Utang pemerintah di era Presiden Joko Widodo (Jokowi) terus mengalami kenaikan, baik di periode pertama maupun periode kedua pemerintahannya. Artinya lonjakan utang memang sudah terjadi jauh sebelum pandemi Covid-19.
Sebelum menjadi Presiden RI jelang kontestasi Pilpres, Tim Kampanye Jokowi sendiri dalam beberapa kesempatan melontarkan wacana untuk mengurangi jumlah utang pemerintah.

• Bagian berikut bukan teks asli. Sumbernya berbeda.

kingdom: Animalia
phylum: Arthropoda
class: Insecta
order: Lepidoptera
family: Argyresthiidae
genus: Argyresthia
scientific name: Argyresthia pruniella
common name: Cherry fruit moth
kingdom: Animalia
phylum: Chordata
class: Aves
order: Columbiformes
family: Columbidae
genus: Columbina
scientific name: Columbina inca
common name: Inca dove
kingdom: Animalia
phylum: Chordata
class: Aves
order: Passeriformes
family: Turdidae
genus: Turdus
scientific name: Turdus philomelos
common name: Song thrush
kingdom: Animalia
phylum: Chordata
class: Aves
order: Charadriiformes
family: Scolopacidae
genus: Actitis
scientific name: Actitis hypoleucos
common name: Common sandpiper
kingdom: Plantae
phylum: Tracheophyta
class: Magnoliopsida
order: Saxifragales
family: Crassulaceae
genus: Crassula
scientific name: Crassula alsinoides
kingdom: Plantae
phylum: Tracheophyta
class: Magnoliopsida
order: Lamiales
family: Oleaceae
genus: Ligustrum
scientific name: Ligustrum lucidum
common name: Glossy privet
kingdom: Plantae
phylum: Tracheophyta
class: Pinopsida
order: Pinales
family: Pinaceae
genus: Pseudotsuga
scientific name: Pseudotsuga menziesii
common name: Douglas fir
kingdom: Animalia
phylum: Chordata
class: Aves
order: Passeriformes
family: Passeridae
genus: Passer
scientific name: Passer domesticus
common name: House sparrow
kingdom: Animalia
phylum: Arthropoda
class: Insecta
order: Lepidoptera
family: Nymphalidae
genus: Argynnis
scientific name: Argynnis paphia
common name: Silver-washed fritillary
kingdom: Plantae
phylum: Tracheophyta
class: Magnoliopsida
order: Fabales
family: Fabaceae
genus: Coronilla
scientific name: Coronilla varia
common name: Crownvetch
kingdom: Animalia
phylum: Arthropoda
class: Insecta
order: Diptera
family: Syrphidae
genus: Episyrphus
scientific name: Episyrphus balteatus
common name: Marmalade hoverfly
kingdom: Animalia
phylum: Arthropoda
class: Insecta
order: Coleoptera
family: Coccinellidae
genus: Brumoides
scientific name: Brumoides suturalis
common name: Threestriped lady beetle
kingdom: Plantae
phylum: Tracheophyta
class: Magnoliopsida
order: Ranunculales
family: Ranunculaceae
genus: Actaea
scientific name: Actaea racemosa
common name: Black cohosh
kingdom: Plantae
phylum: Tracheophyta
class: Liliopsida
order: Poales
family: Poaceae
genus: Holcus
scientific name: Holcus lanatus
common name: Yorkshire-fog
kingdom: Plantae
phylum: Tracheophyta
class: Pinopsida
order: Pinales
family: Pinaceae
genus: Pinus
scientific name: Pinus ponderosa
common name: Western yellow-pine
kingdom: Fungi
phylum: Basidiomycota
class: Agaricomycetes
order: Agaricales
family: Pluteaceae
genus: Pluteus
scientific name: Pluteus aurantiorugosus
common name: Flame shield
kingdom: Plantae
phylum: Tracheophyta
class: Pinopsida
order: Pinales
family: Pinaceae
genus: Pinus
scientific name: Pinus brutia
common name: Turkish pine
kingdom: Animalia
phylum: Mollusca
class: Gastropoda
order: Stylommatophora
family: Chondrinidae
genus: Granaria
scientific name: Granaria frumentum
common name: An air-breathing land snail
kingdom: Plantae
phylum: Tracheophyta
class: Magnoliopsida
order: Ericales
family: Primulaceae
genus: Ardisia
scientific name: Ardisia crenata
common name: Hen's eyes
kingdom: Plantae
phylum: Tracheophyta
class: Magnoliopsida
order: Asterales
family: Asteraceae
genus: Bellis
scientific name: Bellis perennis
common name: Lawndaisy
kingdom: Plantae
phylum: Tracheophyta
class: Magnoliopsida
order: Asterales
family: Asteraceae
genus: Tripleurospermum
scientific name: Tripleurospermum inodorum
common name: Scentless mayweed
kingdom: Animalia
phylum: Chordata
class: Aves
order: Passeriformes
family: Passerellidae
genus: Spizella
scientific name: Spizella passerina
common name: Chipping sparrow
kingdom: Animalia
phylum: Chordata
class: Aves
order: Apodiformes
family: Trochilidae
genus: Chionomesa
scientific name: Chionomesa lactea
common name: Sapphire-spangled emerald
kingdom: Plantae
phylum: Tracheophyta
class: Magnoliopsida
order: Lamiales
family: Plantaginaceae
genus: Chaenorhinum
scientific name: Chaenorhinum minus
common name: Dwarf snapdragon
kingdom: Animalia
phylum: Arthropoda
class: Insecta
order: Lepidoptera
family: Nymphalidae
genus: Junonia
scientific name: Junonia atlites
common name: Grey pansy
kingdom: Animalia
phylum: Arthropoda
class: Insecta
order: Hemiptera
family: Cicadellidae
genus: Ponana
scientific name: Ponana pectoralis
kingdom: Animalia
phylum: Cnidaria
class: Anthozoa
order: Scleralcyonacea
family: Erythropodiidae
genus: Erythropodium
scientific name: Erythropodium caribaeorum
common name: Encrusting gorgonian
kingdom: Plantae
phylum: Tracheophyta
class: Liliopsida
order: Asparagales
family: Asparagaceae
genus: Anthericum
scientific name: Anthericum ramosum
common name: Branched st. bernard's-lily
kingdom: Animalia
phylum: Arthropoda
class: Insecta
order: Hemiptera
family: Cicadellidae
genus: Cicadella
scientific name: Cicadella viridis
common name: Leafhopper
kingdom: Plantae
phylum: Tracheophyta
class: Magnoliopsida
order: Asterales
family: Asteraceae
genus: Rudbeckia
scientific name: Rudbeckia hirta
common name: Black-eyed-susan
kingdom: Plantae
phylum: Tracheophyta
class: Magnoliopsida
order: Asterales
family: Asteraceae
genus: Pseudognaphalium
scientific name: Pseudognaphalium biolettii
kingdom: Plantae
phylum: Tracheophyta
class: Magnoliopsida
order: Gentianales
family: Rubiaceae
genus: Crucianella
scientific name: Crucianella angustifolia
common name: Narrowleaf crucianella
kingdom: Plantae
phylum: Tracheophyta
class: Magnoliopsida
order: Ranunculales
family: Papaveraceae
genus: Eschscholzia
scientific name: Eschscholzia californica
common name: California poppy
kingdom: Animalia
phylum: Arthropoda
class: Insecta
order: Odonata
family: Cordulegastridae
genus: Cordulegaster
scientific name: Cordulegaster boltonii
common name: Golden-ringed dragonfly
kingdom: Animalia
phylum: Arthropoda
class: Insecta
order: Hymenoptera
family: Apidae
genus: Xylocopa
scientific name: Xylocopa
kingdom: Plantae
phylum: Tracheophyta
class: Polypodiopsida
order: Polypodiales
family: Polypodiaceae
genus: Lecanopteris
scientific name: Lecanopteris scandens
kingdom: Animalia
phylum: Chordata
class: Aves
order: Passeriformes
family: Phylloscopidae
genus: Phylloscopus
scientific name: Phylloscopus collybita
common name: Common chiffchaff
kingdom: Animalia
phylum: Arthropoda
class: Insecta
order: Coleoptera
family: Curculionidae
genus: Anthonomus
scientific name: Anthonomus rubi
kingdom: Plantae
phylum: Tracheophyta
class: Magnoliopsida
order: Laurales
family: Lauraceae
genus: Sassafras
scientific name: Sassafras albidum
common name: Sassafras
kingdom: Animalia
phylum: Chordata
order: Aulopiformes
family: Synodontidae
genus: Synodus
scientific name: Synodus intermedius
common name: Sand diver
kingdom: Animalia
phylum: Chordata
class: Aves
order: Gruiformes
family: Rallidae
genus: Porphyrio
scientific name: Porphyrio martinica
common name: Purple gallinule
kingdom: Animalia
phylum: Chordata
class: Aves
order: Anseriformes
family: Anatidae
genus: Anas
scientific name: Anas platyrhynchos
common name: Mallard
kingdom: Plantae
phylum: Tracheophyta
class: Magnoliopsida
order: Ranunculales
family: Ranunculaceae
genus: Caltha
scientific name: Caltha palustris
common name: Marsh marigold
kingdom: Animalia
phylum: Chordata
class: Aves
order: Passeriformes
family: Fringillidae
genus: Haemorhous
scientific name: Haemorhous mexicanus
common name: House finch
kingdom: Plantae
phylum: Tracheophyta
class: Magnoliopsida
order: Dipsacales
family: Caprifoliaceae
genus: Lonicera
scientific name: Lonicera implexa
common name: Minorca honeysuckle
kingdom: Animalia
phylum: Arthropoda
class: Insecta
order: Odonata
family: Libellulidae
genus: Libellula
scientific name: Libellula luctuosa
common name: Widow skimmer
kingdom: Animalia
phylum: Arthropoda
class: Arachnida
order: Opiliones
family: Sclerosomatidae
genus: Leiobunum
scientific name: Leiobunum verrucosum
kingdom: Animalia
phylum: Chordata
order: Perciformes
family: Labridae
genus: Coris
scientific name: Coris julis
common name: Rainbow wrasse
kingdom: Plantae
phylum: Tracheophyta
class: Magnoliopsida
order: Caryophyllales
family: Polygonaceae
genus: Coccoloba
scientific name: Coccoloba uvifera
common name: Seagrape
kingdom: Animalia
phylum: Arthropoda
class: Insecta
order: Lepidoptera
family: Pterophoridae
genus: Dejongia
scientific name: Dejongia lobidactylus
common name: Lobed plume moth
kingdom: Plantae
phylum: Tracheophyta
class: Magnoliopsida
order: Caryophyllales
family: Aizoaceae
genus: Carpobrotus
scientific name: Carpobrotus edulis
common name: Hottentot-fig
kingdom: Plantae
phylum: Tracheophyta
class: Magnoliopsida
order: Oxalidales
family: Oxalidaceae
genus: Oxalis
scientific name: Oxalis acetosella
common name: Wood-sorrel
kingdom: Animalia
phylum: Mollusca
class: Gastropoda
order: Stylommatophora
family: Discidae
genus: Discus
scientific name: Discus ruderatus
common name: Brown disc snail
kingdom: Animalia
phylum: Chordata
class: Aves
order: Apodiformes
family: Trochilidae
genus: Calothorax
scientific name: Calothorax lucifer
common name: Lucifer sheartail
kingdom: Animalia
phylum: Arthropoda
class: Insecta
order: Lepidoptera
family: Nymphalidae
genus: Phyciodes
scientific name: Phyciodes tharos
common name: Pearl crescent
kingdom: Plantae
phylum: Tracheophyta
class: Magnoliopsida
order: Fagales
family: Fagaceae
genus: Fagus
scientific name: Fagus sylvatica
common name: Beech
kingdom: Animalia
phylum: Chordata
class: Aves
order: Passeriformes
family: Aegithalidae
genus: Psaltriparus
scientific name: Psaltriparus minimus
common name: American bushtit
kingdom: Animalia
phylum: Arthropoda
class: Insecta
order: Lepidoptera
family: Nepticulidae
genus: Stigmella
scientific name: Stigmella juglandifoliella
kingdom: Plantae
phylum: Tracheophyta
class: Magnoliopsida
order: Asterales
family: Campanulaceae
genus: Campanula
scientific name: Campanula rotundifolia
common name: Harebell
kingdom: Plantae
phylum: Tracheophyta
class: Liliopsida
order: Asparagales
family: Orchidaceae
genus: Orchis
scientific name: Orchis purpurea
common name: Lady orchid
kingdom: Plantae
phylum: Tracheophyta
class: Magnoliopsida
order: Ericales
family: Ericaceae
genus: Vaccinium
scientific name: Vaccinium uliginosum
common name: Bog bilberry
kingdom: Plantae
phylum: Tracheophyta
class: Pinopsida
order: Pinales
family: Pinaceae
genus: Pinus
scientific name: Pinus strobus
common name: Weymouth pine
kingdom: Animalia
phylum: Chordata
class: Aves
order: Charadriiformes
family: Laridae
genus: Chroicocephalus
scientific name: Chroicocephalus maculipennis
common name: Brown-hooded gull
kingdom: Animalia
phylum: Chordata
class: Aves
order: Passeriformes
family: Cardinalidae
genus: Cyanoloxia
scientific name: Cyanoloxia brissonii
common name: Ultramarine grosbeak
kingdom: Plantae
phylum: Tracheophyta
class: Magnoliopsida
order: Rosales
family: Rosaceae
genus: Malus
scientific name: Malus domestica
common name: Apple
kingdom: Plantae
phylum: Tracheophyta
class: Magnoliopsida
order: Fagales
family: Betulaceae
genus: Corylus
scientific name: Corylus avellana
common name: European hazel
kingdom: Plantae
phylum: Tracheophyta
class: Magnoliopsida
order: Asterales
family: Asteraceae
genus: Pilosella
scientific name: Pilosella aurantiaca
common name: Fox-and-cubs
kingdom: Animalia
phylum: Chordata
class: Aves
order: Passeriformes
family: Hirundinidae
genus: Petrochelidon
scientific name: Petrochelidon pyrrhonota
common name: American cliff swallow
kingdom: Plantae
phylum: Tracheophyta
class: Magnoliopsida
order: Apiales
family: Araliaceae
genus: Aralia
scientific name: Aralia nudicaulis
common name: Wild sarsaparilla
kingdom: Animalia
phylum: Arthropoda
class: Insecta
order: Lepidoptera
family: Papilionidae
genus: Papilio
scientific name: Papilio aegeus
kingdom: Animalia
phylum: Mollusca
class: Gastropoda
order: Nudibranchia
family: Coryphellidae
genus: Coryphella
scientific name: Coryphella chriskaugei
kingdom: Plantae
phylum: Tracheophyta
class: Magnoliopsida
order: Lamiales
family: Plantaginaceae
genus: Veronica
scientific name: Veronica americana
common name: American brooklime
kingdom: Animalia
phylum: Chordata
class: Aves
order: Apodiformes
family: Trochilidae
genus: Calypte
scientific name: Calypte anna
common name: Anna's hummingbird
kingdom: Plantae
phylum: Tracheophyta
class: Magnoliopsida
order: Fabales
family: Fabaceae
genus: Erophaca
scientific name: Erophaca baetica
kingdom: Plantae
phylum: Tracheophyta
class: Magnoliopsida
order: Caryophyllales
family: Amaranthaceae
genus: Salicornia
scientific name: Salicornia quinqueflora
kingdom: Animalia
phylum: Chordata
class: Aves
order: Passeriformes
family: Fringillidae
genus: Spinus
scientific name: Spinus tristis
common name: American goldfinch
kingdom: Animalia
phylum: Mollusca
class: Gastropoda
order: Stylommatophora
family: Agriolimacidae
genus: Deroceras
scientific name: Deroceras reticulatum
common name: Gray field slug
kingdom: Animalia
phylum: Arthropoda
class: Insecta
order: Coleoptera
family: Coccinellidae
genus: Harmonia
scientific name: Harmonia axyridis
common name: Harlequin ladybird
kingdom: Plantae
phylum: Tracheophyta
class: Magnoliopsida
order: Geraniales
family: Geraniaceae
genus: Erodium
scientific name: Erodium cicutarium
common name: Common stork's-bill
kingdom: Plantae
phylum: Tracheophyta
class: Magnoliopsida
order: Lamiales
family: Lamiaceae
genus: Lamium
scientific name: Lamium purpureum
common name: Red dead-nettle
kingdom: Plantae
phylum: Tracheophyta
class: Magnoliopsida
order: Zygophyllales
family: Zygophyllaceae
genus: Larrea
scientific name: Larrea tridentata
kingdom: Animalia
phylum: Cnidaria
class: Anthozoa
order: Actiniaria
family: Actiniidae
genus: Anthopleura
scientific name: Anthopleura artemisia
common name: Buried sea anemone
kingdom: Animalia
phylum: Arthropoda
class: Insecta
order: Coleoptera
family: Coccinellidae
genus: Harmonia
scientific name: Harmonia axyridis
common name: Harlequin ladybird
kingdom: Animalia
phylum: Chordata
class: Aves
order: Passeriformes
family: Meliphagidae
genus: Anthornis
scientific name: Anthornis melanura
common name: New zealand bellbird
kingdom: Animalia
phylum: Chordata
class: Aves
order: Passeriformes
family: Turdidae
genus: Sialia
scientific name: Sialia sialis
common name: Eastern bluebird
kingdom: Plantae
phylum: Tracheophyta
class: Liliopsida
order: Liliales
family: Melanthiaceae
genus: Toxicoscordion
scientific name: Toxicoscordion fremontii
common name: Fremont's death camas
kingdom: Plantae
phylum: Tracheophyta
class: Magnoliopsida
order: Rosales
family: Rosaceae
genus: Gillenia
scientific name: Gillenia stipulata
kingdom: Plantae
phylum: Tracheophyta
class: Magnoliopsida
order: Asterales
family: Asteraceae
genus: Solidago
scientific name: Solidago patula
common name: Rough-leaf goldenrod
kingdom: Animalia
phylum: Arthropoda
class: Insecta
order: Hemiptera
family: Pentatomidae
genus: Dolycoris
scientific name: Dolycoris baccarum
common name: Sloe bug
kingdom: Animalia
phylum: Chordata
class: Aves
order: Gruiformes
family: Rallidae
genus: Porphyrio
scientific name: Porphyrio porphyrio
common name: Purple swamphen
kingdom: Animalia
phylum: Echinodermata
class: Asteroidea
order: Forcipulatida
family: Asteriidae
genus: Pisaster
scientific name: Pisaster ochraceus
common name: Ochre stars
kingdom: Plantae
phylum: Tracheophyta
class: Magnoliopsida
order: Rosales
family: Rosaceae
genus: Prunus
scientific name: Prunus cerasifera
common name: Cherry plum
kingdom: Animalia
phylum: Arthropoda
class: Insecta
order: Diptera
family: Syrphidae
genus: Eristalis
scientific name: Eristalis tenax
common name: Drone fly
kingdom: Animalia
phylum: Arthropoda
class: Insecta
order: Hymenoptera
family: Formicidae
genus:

Namun bukannya berkurang, utang pemerintah justru terus mengalami kenaikan. Bahkan dalam kurun waktu 2014 hingga 2019, pemerintah sudah mencetak utang baru sebesar Rp 4.016 triliun.
Kementerian Keuangan melaporkan hingga akhir Agustus 2021, posisi utang pemerintah mencapai Rp 6.625,43 miliar atau setara dengan 40,85% terhadap Produk Domestik Bruto (PDB).
Dalam buku APBN Kita edisi September 2021, dijelaskan utang pemerintah pada Agustus 2021 bertambah Rp 55,27 triliun jika dibandingkan dengan posisi Juli 2021.
Kenaikan utang Indonesia, lanjut Sri Mulyani terutama disebabkan adanya kenaikan utang dari Surat Berharga Negara (SBN) domestik sebesar Rp 80,1 triliun, sementara utang SBN dalam valuta asing mengalami penurunan Rp 15,42 triliun.
Pemerintahan Jokowi perlu mengerem penambah utang agar utang Indonesia tidak terus meningkat dan membebani APBN.
Dalam paparannya, Menteri Keuangan Sri Mulyani menyebutkan meski utang Indonesia terus meningkat, tapi masih terkendali. Selain itu, tidak hanya Indonesia yang mengalami peningkatan utang.
Di tengah pandemi Covid-19, hampir semua negara terutama negara berkembang mengalami peningkatan utang akibat adanya peningkatan belanja terutama untuk sektor kesehatan seperti penyediaan vaksin, infrastruktur kesehatan dan hal lain yang terkait dengan kesehatan serta perlindungan sosial bagi masyarakat.
Sependapat, Ekonom Makroekonomi dan Pasar Keuangan LPEM FEB UI Teuku Riefky mengatakan, peningkatan utang pada bulan Agustus 2021 tersebut masih relatif aman dan terukur. Apalagi, di tengah kondisi perjuangan Indonesia melawan Covid-19.
“Dengan berbagai macam kebutuhan, sosial, kesehatan, posisi ini masih dibenarkan, masih fair. Belum ada lampu merah untuk posisi utang yang saat ini, karena banyak negara juga yang lebih buruk,” ujar Riefky kepada Kontan.co.id, Senin (27/9).
Meski begitu, Riefky mengingatkan agar Indonesia tetap waspada. Apalagi, mulai akhir tahun ini sudah mulai ada wacana penerapan pengetatan kebijakan moneter (tapering off) dari The Federal Reserve.
Kalau misal tapering off ini terjadi, maka bukan tak mungkin akan membawa dampak pada kondisi rupiah, sehingga implikasinya pada currency risk dan meningkatkan utang berdenominasi asing. “Kalau situasinya begini, apalagi kepemilikan SBN ini porsi asing masih besar, bisa saja uang yang kita keluarkan untuk pembayaran bunga utang makin besar,” kata Riefky.
Dalam hal ini, pemerintah dan Bank Indonesia (BI) juga harus berupaya dalam menjaga stabilitas nilai tukar rupiah agar depresiasinya tidak terlalu tinggi.
Namun, Riefky masih tetap optimistis nilai tukar rupiah akan bergerak di kisaran Rp 14.300 hingga Rp 14.500 per dollar AS di tahun depan, karena kondisi fundamental yang masih baik dan BI masih memiliki bantalan cadangan devisa yang kuat untuk stabilisasi nilai tukar rupiah.
Selain itu, ini juga dengan catatan kondisi ekonomi Indonesia terus membaik dan tidak ada peningkatan kasus harian signifikan lagi sehingga perekonomian lebih cepat pulih.
Semoga saja, utang pemerintah Indonesia di bawah kendali Jokowi-Ma'ruf Amin bisa dikurangi bersamaan dengan penurunan kasus Covid-19.